Wyrm
directed by Christopher Winterbauer
starring Theo Taplitz, Cece Abbey, Natalia Abelleyra, Ryan Alessi
Middle school is tough enough, but in the retro future world envisioned by director Winterbauer, society doubles down and requires all teens and preteens to wear a clunky dog collar until they have their first sexual encounter. Wyrm (Taplitz) is the last in his class to lose the collar; he’s awkward and shy and nobody will talk to him including his dad who lives on the toilet. Where did that name of shame “Wyrm” come from? Mom and dad read too much D&D stuff and named him after an obsolete term for a dragon. Thanks, mom. Thanks, dad. Eventually he meets up with an equally awkward young woman (Abby) and his collar falls away. But before this happy ending, he tried to cut the collar off and now has a large spray of indelible blue ink on his neck and cheek. Even in the face of victory, Wyrm snatches a solid defeat.
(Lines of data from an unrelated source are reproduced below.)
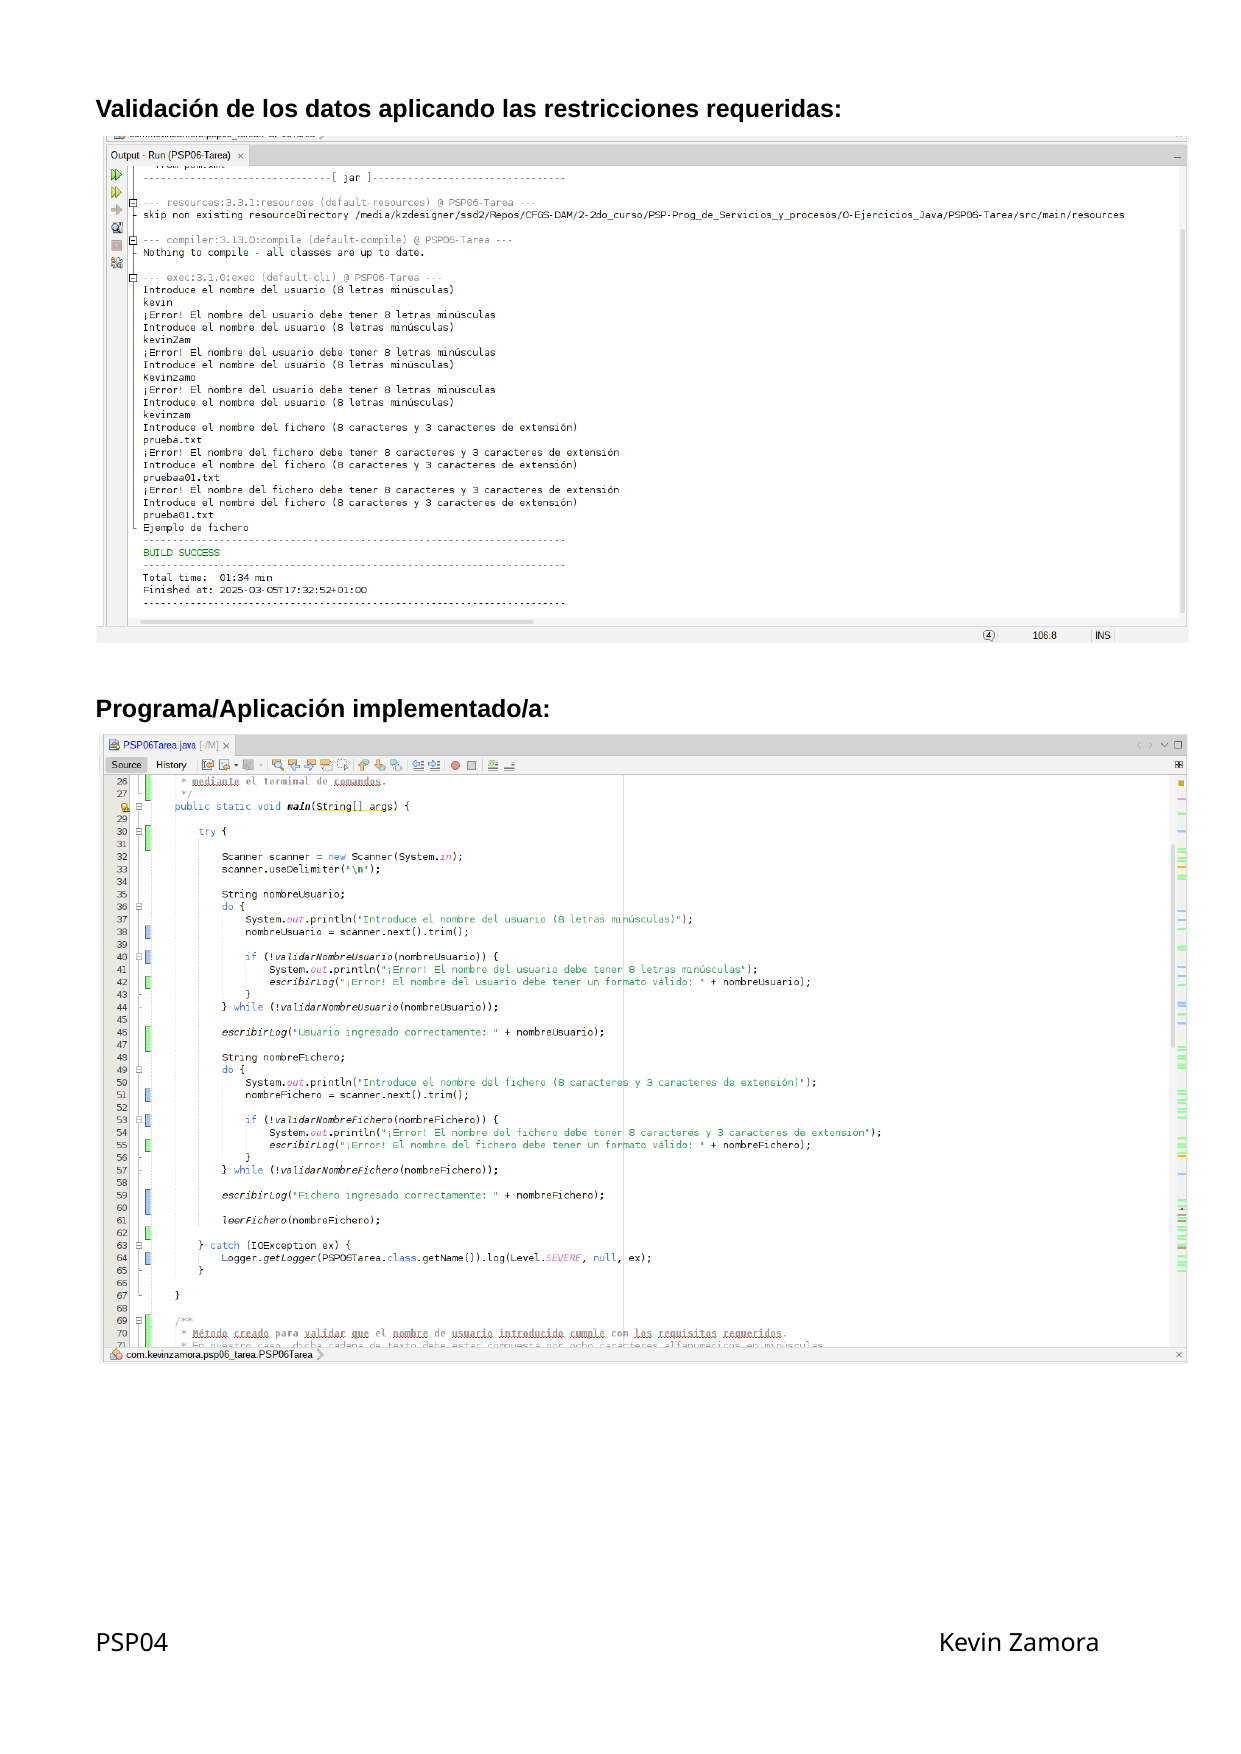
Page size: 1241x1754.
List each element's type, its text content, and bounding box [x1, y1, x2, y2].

text Validación de los datos aplicando las restricciones requeridas: [95, 94, 1170, 122]
picture [99, 734, 1189, 1364]
text Programa/Aplicación implementado/a: [95, 694, 1170, 723]
picture [96, 136, 1189, 643]
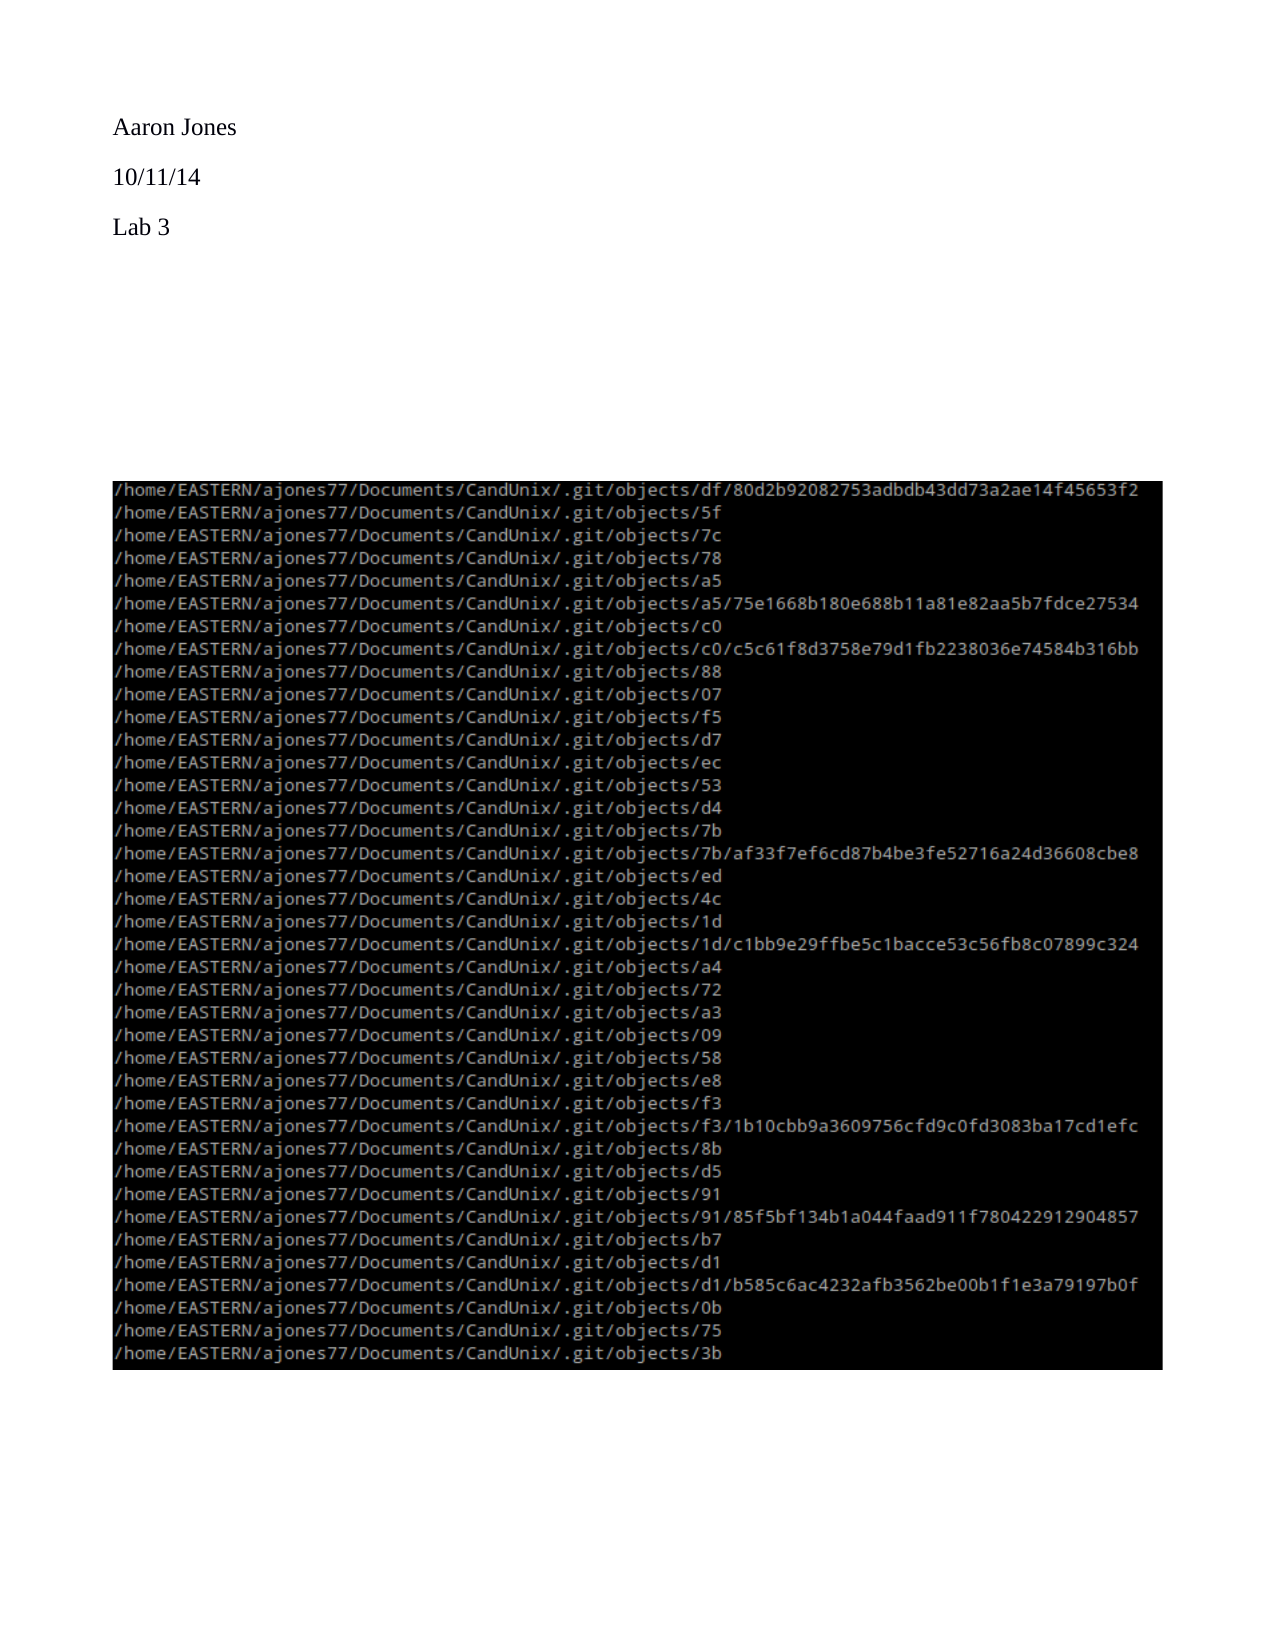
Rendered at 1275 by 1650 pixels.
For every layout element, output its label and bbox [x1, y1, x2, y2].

picture [112, 481, 1163, 1370]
Deep down this film we find every adolescent’s journey: discover yourself, discover your desires, and then learning to manage them. Wyrm portrays the “Every Teen”: he’s lost and alone with no guidance from much of anywhere. The system delights in torturing him; he’d shoot up a mall if guns were available. Along the way we witness an alternate modern world where computers and technology seem frozen in the late 1980s with glass monitors, “Write it yourself software,” and touch tone hard wired telephone modems. The inversion in propriety is sex: normally taboo and shameful in our world, here it is celebrated as much as winning the football game or getting promotion. Wonderfully weird, Wyrm is a guy you can get behind and cheer for. Let’s give him the old hip-hip-hooray for making it through to the next miserable stage of life.
This film was presented as part of the 2020 Florida Film Festival.